Menurut penuturannya, hingga kini kapal tanker itu masih dalam kendali perompak dan suaminya diawasi ketat.

Ihwan Fajar
Oleh Ihwan Fajar - Reporter
Istri Kapten Kapal Tanker Honour 25 Ungkap Detik-detik Pembajakan di Somalia
Istri Kapten Kapal Tanker Honour 25 Ungkap Detik-detik Pembajakan di Somalia (Merdeka.com)

Empat warga negara Indonesia yang merupakan ABK di kapal MT Honour 25 Rabu (22/4) lalu diserang oleh kelompok bajak laut di sekitar Hafun, Somalia.

Istri kapten Kapal Tanker Honour 25 Ashari Samadikun, Santi Sanaya (26) menceritakan detik-detik kapal yang dinakhodai suaminya dibajak oleh perompak Somalia.

Santi mengaku hingga kini Kapal Tanker Honour 25 masih berada di bawah kendali para pelaku bersama seluruh kru. Santi menyebut mendapatkan kabar pertama kali melalui pesan suara yang dikirim langsung oleh suaminya pada Selasa (21/4) malam.
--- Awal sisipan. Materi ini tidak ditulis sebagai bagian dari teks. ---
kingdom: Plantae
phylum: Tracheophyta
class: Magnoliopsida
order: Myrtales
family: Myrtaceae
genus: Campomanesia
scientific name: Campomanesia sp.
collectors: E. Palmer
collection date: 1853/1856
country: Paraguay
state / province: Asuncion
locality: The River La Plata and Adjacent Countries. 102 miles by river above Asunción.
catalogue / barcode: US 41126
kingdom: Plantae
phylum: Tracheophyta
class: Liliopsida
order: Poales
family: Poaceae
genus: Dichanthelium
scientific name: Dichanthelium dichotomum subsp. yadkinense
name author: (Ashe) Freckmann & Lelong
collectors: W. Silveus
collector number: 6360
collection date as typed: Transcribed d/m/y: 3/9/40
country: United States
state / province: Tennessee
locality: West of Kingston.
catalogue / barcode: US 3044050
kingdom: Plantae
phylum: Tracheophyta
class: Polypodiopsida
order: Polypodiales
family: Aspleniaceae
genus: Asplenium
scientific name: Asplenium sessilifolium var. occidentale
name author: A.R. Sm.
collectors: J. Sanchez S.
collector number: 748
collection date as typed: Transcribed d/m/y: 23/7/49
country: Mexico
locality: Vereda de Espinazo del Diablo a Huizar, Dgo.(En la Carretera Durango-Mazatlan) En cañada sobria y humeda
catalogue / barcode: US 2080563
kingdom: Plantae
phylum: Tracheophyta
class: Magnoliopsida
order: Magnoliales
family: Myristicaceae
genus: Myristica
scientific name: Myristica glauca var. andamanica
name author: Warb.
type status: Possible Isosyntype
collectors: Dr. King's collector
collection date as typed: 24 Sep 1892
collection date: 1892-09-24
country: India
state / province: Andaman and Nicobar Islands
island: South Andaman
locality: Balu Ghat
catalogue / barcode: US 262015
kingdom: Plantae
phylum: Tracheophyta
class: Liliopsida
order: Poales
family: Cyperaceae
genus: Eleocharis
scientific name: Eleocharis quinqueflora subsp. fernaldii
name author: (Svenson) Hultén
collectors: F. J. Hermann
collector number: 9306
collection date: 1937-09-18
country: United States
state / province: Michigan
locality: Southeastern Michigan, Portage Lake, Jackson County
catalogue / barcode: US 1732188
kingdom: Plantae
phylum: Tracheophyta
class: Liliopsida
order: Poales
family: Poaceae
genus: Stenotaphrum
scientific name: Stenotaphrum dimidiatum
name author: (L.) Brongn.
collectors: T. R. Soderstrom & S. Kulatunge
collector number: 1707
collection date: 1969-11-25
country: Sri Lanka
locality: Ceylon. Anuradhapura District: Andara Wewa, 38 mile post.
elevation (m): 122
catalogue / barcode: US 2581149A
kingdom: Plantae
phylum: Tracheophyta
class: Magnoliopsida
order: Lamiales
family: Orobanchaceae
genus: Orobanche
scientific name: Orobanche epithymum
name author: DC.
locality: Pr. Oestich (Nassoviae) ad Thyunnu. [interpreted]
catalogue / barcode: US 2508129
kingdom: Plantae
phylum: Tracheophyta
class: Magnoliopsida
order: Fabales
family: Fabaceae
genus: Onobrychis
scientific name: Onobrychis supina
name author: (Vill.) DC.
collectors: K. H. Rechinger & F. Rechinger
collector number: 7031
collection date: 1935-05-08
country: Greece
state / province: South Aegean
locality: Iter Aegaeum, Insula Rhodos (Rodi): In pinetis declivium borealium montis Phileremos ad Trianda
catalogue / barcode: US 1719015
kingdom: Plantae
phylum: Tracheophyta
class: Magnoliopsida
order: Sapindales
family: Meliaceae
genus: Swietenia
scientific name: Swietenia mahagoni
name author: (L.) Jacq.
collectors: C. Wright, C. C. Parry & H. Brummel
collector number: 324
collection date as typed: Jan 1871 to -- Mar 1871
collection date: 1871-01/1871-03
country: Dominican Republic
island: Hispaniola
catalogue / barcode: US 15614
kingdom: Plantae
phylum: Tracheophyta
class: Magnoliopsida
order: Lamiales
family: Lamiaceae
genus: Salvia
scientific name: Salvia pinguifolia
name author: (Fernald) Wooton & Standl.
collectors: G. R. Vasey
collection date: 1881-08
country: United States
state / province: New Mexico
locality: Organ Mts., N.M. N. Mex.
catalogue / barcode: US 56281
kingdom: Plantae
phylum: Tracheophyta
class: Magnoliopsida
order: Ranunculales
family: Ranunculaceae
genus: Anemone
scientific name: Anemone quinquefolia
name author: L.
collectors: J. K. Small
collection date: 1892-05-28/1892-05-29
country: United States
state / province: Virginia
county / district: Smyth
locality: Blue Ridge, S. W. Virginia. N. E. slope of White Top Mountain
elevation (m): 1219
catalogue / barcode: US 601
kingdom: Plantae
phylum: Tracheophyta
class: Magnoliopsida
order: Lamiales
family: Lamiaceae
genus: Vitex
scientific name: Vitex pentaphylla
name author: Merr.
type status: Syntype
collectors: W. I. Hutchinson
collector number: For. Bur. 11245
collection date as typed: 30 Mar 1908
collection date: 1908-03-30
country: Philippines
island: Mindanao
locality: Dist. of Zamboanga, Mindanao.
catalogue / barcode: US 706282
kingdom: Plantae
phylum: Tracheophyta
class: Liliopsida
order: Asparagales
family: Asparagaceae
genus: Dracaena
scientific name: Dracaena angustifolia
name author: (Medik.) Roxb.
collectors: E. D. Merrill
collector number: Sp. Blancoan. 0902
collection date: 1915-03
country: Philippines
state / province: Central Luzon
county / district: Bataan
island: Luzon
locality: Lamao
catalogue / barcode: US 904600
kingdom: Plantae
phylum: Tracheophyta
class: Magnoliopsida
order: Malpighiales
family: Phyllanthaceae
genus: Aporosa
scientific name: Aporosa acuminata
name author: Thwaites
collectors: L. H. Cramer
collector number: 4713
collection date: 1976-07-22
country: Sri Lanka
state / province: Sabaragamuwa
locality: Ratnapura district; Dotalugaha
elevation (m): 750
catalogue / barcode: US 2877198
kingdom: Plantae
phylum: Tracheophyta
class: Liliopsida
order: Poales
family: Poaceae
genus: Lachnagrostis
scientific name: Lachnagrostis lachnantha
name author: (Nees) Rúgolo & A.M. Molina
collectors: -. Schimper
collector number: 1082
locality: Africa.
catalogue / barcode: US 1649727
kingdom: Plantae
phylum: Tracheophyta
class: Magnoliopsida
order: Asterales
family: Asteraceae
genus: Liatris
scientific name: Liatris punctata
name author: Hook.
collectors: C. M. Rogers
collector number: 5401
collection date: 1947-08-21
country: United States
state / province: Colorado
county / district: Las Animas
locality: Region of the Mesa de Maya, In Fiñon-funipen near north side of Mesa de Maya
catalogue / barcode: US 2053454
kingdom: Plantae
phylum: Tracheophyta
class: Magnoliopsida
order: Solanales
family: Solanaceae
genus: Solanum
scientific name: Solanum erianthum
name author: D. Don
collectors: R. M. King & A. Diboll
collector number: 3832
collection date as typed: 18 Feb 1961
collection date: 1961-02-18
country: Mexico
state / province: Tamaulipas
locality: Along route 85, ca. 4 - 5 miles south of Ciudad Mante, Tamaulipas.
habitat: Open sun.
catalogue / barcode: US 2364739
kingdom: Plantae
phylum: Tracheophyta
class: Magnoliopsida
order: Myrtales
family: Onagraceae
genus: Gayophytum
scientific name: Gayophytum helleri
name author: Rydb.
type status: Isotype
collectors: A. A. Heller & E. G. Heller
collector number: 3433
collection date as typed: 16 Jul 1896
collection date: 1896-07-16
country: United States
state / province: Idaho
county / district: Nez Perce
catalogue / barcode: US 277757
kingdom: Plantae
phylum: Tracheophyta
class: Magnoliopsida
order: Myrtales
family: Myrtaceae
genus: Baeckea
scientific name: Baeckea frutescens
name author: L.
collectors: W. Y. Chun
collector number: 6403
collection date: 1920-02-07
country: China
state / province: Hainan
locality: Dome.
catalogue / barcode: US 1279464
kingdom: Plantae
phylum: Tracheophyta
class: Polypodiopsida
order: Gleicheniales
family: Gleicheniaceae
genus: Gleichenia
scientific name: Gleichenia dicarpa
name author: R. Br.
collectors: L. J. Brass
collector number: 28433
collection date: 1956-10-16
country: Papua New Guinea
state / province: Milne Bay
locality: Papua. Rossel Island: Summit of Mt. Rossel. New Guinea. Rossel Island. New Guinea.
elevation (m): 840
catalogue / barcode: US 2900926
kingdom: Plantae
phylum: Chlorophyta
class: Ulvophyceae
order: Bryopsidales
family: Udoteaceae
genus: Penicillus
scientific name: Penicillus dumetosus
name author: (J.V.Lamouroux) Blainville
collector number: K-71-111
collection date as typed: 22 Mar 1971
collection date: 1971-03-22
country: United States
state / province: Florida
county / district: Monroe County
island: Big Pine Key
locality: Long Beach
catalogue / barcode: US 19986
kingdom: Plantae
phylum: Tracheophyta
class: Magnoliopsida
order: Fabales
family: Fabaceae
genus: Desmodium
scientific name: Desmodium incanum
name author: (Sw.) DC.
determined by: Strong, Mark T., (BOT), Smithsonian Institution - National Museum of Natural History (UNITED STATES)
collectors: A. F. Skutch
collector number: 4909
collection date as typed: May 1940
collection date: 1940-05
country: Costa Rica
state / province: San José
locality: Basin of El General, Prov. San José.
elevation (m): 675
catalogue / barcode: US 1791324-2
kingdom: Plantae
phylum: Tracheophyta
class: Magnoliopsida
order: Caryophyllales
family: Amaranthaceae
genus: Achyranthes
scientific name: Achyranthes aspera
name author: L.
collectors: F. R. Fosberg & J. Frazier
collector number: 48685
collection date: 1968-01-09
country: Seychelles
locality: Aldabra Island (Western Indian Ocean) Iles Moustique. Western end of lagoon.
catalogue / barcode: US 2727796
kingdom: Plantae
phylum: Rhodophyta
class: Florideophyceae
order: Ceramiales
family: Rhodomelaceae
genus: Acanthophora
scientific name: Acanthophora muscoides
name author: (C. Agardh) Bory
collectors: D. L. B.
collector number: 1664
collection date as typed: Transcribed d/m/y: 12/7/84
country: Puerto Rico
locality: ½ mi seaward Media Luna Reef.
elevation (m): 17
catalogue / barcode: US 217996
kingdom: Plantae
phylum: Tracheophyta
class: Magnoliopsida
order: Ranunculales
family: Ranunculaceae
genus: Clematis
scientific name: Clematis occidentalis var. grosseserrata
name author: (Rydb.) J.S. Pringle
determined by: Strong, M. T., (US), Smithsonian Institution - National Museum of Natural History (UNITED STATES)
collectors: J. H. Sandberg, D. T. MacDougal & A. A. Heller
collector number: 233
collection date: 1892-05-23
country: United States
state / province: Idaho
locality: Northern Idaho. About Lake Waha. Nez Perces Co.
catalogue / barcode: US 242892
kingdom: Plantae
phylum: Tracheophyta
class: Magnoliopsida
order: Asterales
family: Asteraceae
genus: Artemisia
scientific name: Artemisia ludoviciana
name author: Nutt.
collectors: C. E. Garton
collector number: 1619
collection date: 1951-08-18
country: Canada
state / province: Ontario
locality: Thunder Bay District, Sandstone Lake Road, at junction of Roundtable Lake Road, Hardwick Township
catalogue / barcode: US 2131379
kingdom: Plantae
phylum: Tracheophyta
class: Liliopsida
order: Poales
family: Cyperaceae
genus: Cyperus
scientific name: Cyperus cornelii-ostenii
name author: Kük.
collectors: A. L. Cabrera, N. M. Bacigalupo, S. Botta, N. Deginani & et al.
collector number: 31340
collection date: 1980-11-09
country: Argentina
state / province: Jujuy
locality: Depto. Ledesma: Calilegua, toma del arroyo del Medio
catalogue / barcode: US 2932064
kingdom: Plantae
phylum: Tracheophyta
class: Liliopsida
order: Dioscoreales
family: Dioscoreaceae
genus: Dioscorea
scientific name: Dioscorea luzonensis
“Suami saya kirim voice note, bilang kalau kapalnya diserang bajak laut. Di saat itu juga saya langsung coba hubungi kembali, HP-nya masih aktif tapi sudah tidak dibalas,” ujarnya, Minggu (26/4).

Beberapa jam setelah pesan tersebut, komunikasi antara Santi dan suaminya terputus total. Ia mengaku tidak dapat lagi menghubungi Ashari hingga akhirnya mendapat kesempatan berkomunikasi kembali melalui video call menggunakan fasilitas dari kapal pada Jumat malam (24/4).

Suami Dikelilingi Perompak

Dalam percakapan video tersebut, Santi melihat langsung kondisi suaminya yang berada di bawah pengawasan ketat para perompak. Meski tidak dalam kondisi disekap secara fisik, Ashari terlihat dikelilingi oleh para pelaku yang membawa senjata.

“Tidak seperti disekap, tapi memang dikelilingi perompak. Senjata juga ada di sekitar mereka. Alhamdulillah kondisi suami saya sehat,” jelasnya.

Ia menambahkan, sejauh ini para perompak masih memperlakukan kru dengan baik. Namun, situasi di lapangan dinilai sangat dinamis dan berpotensi berubah sewaktu-waktu.



Harapan Sang Istri

“Situasinya bisa berubah-ubah. Kalau mereka merasa terancam, itu bisa mempengaruhi keselamatan kru,” tambah Santi.

Kapal tanker Honour 25 diketahui tengah berlayar menuju Somalia, wilayah yang selama ini dikenal rawan aksi pembajakan laut.

Atas kejadian tersebut, Santi berharap adanya perhatian dan langkah cepat dari pemerintah serta pihak perusahaan untuk menyelamatkan seluruh awak kapal.

“Saya berharap pemerintah dan perusahaan bisa segera menyelesaikan masalah ini, dan semua kru bisa pulang dengan selamat tanpa kurang satu apa pun,” ucapnya.